Я не мистик, но мне очень нравится эта игра. Например, в зале Рокотова я вдруг ощутила совершенно ясный и очень твердый женский взгляд – Александры Струйской. Я вдруг поняла, что она на меня смотрит. Или дама в розовом – она тоже мне очень нравится. Я не знаю, кто эта женщина, мне все время хочется узнать, кто она. Но это загадка. И сам Рокотов – совершеннейшая загадка. И каждый раз, когда я бываю в Третьяковке, я иду к этому портрету. Не поздороваться, конечно, нет, это было бы глупо. Но мне хочется рядом с ним пройти.

– Почему для Вас так важна личность художника, его личная история?
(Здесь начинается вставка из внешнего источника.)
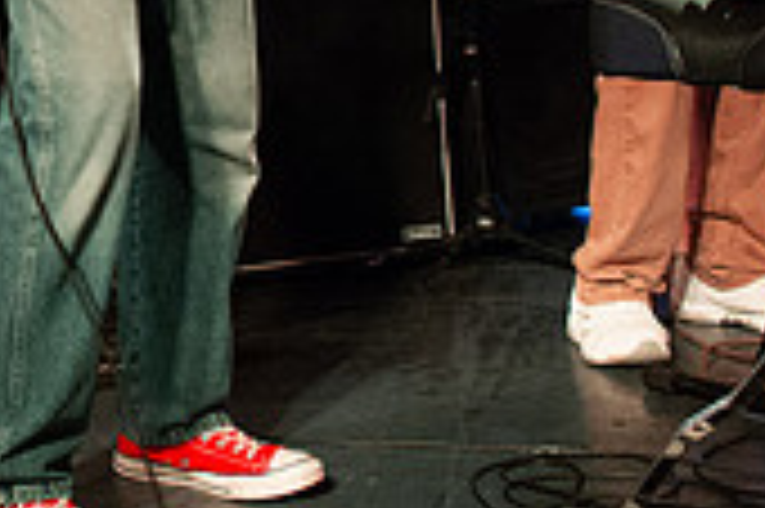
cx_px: -140
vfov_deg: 15.9
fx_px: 1741
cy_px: -126
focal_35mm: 82
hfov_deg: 22.9
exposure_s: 1/50
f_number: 6.3
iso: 6400
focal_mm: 24
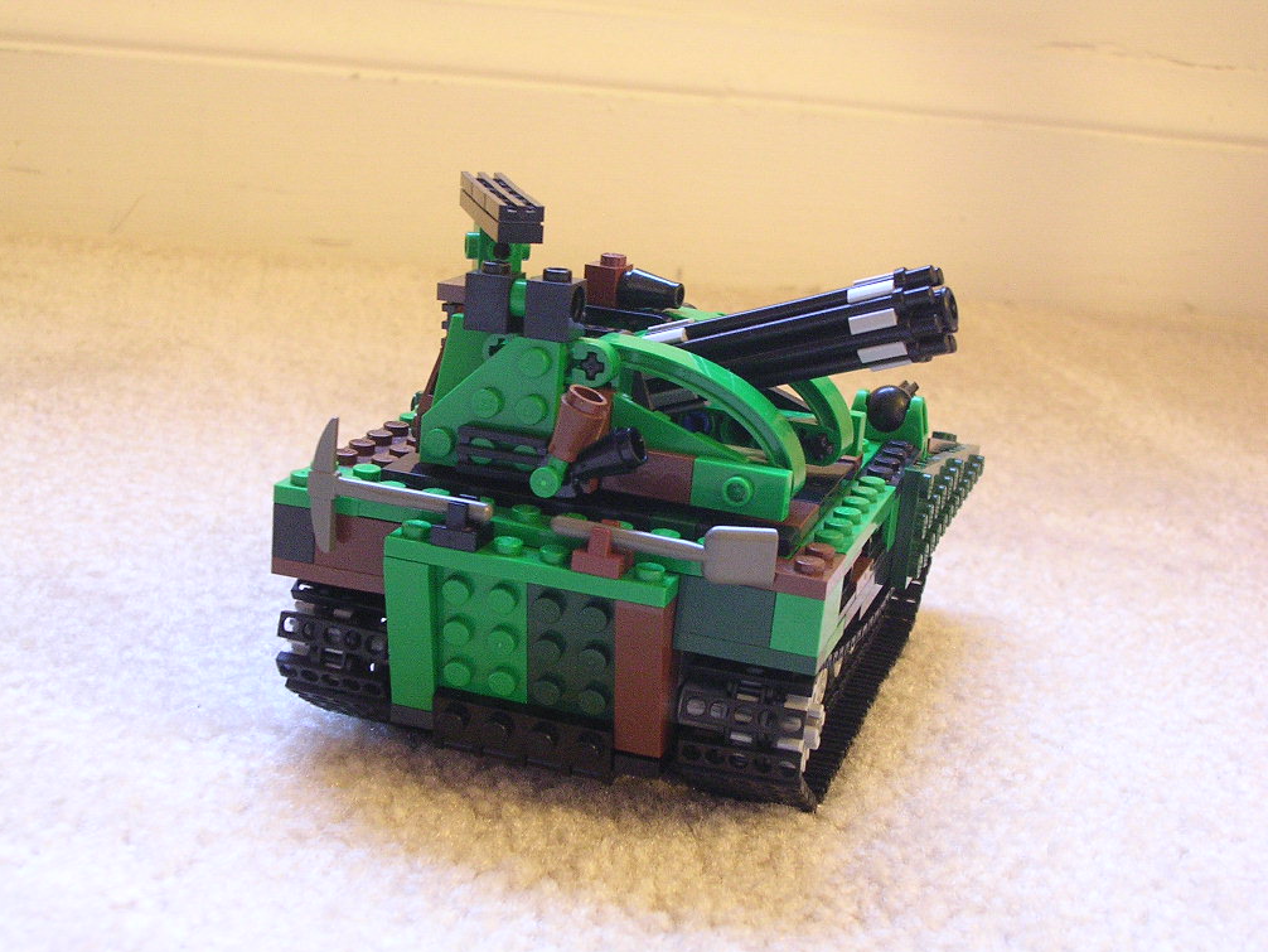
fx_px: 2088
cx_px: 643
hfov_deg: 33.8
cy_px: 474
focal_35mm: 57
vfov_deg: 25.7
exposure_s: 1/2.6
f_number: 3.3
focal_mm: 8.5
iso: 400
– Художники – это ведь очень тонкие создания. И связь со Вселенной, с её законами и ритмами, у них, конечно, острее, чем у нас. И мне всегда было интересно: что там, за реальностью? Может быть, это странный подход к жизни и к искусству. Например, передвижники – реалисты, но когда начинаешь дальше заниматься их жизнью – жизнью Репина, Сурикова, Крамского, понимаешь, что этих людей, которые были глубоко привязаны к реальности, знали ее по штрихам, по краскам, их интересовало то, что как раз скрывается за реальностью. Потому что все работы и Репина, и Крамского особенно, и Сурикова – это все-таки попытка понять очень глубинные связи человека, которые неочевидны.
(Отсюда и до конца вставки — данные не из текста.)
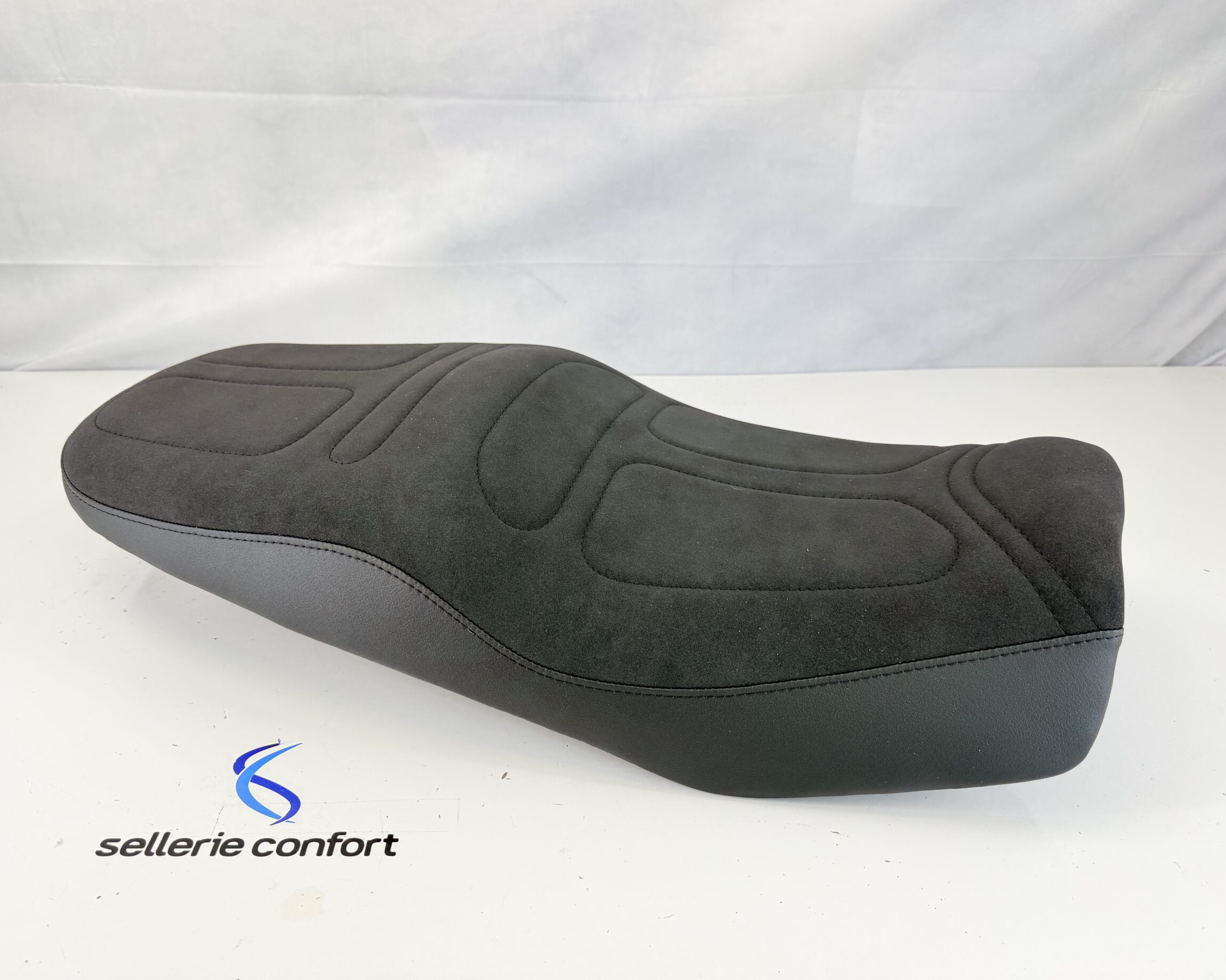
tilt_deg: -25.5
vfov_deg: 54.9
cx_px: 584
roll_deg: -0.8
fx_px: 943
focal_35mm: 26
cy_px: 471
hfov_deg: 66.0
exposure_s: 1/152
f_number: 1.78
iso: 64
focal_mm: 6.76
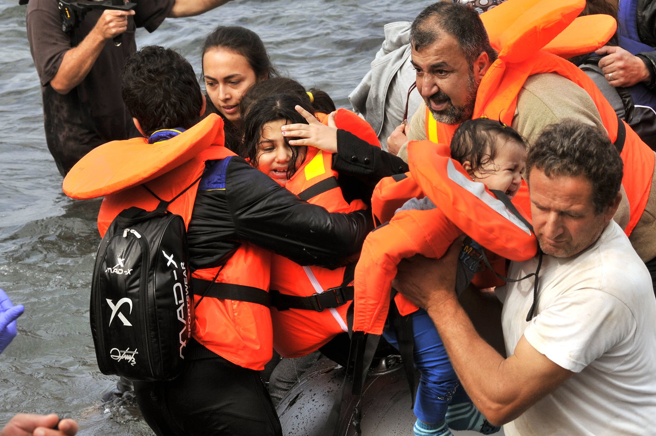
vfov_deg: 6.0
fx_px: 4144
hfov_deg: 9.0
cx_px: 367
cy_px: 203
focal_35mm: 228
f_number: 10
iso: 200
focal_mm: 105
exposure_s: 1/400
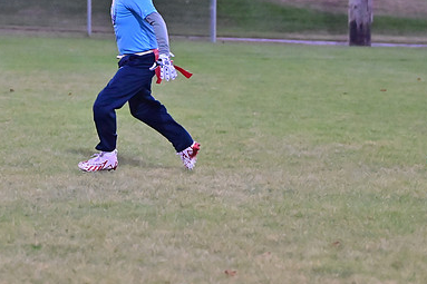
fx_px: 3237
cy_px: 102
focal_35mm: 273
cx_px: 142
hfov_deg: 7.5
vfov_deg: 5.0
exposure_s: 1/500
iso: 6400
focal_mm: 120
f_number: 4
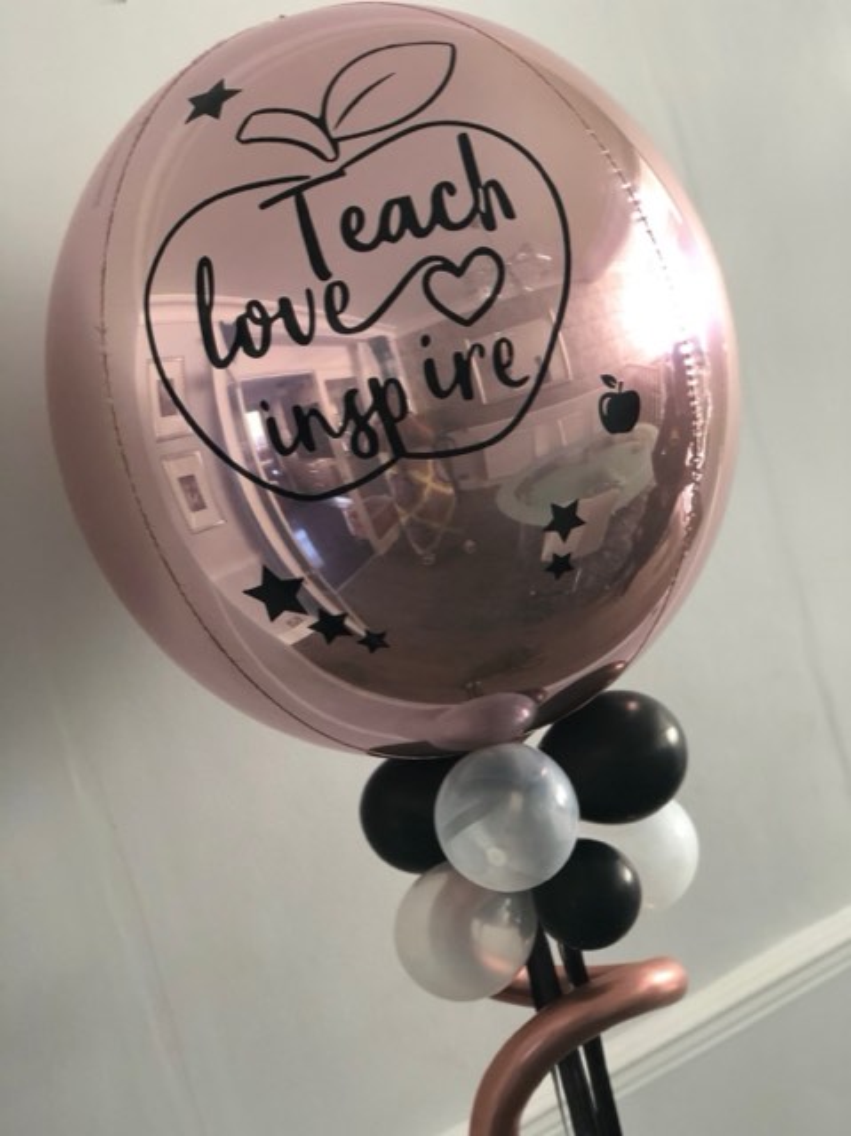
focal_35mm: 57
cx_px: 426
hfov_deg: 25.6
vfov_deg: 33.8
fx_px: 1871
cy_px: 568
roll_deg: +14.6
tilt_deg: -7.5
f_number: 2.8
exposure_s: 1/30
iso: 125
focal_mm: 6.6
– Можете рассказать о ком-нибудь из любимых героев?

– Ну, например, привычно говорить, что Меньшиков – это такой царедворец лукавый, человек не очень чистый на руку, не очень грамотный. Но дальше думаешь – ну как? Все-таки Петр I – гений, согласитесь. Рядом с таким человеком не мог быть человек элементарных понятий, элементарных поступков. Поэтому мне стал интересен Меньшиков – один из самых образованных людей своего времени. И для меня вдруг открылся и сам Суриков – с неожиданной, нежной и романтической стороны.
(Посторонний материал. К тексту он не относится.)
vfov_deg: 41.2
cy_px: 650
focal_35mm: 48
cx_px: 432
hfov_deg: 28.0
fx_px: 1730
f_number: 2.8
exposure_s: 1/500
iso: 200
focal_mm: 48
Мне очень много дали эти люди, которых я полюбила. Совершенно другой открылся Васнецов, изумительный. Например, Аленушка. Это же не сказка об Аленушке и братце Иванушке. Это история печальная о девочке. Он увидел девочку, которая шла навстречу, и его вдруг поразил ее взгляд – эта печаль, эта грусть, которая так каждому из нас присуща, вот этот момент неверия ни в удачу, ни в жизнь, ни в то, что у тебя будет все хорошо. Это такое тихое отчаяние, тихое смирение. Аленушка же об этом.

– Искусство – зеркало реальности? Можно сказать, что в преломлении души художника какие-то иные миры начинают отражаться?

– Даже и наши собственные миры. Каждый из нас – тоже огромный космос, и в нас много нюансов, и мы каждую секунду меняемся. Оскар Уайльд совершенно точно говорит, что искусство – скорее покрывало, чем зеркало. Но что там за этим зеркалом скрывается, вот что интересно. И художники в широком смысле слова – музыканты, писатели, люди творческие, трепетно относящиеся к жизни – пытаются прислушаться к этим звукам Вселенной. Это иногда бывает страшное занятие, но уж страсть – она и есть страсть, она ведет. Как говорил Бердяев: «Мир не есть мысль, как думают философы. Мир есть страсть». Как думают художники.